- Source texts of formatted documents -
____________
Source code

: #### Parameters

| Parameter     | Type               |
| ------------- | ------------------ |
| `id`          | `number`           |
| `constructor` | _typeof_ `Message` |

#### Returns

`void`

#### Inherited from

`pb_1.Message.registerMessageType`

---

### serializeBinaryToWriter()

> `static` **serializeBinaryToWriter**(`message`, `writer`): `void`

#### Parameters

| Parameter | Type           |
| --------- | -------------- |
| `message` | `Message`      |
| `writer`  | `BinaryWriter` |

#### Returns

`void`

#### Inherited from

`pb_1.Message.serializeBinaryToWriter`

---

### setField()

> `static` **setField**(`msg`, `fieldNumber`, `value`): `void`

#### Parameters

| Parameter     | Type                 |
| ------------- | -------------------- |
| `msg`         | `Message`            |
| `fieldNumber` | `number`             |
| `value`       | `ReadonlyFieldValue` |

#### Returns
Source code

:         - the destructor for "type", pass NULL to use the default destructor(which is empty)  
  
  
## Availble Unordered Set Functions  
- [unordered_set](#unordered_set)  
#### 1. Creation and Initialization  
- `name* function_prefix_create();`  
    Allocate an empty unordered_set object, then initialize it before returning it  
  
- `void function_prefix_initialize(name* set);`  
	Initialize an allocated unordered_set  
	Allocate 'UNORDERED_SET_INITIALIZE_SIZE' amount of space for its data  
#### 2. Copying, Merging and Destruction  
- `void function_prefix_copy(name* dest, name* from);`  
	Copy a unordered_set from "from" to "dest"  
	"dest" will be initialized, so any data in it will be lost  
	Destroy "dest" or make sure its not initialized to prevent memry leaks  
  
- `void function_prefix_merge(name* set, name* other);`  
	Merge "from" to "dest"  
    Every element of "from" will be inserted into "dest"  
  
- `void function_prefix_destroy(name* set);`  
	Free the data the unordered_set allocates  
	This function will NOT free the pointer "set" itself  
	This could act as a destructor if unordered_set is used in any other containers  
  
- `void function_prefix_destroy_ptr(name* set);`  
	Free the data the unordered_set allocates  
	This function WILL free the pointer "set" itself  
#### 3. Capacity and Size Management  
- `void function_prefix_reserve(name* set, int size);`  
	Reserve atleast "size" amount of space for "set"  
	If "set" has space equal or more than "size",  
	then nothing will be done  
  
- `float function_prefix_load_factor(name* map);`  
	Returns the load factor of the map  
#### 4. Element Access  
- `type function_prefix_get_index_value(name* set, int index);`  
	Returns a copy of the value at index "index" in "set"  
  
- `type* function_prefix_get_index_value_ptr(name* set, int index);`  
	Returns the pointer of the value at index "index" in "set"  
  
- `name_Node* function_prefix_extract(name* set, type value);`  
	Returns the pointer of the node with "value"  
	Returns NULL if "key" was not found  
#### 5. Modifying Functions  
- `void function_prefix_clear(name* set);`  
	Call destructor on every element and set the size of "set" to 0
____________
- Assigned task -
Copy every line of the records above verbatim, with no changes.

- Completed exercise -
Source code

: #### Parameters

| Parameter     | Type               |
| ------------- | ------------------ |
| `id`          | `number`           |
| `constructor` | _typeof_ `Message` |

#### Returns

`void`

#### Inherited from

`pb_1.Message.registerMessageType`

---

### serializeBinaryToWriter()

> `static` **serializeBinaryToWriter**(`message`, `writer`): `void`

#### Parameters

| Parameter | Type           |
| --------- | -------------- |
| `message` | `Message`      |
| `writer`  | `BinaryWriter` |

#### Returns

`void`

#### Inherited from

`pb_1.Message.serializeBinaryToWriter`

---

### setField()

> `static` **setField**(`msg`, `fieldNumber`, `value`): `void`

#### Parameters

| Parameter     | Type                 |
| ------------- | -------------------- |
| `msg`         | `Message`            |
| `fieldNumber` | `number`             |
| `value`       | `ReadonlyFieldValue` |

#### Returns
Source code

:         - the destructor for "type", pass NULL to use the default destructor(which is empty)  
  
  
## Availble Unordered Set Functions  
- [unordered_set](#unordered_set)  
#### 1. Creation and Initialization  
- `name* function_prefix_create();`  
    Allocate an empty unordered_set object, then initialize it before returning it  
  
- `void function_prefix_initialize(name* set);`  
	Initialize an allocated unordered_set  
	Allocate 'UNORDERED_SET_INITIALIZE_SIZE' amount of space for its data  
#### 2. Copying, Merging and Destruction  
- `void function_prefix_copy(name* dest, name* from);`  
	Copy a unordered_set from "from" to "dest"  
	"dest" will be initialized, so any data in it will be lost  
	Destroy "dest" or make sure its not initialized to prevent memry leaks  
  
- `void function_prefix_merge(name* set, name* other);`  
	Merge "from" to "dest"  
    Every element of "from" will be inserted into "dest"  
  
- `void function_prefix_destroy(name* set);`  
	Free the data the unordered_set allocates  
	This function will NOT free the pointer "set" itself  
	This could act as a destructor if unordered_set is used in any other containers  
  
- `void function_prefix_destroy_ptr(name* set);`  
	Free the data the unordered_set allocates  
	This function WILL free the pointer "set" itself  
#### 3. Capacity and Size Management  
- `void function_prefix_reserve(name* set, int size);`  
	Reserve atleast "size" amount of space for "set"  
	If "set" has space equal or more than "size",  
	then nothing will be done  
  
- `float function_prefix_load_factor(name* map);`  
	Returns the load factor of the map  
#### 4. Element Access  
- `type function_prefix_get_index_value(name* set, int index);`  
	Returns a copy of the value at index "index" in "set"  
  
- `type* function_prefix_get_index_value_ptr(name* set, int index);`  
	Returns the pointer of the value at index "index" in "set"  
  
- `name_Node* function_prefix_extract(name* set, type value);`  
	Returns the pointer of the node with "value"  
	Returns NULL if "key" was not found  
#### 5. Modifying Functions  
- `void function_prefix_clear(name* set);`  
	Call destructor on every element and set the size of "set" to 0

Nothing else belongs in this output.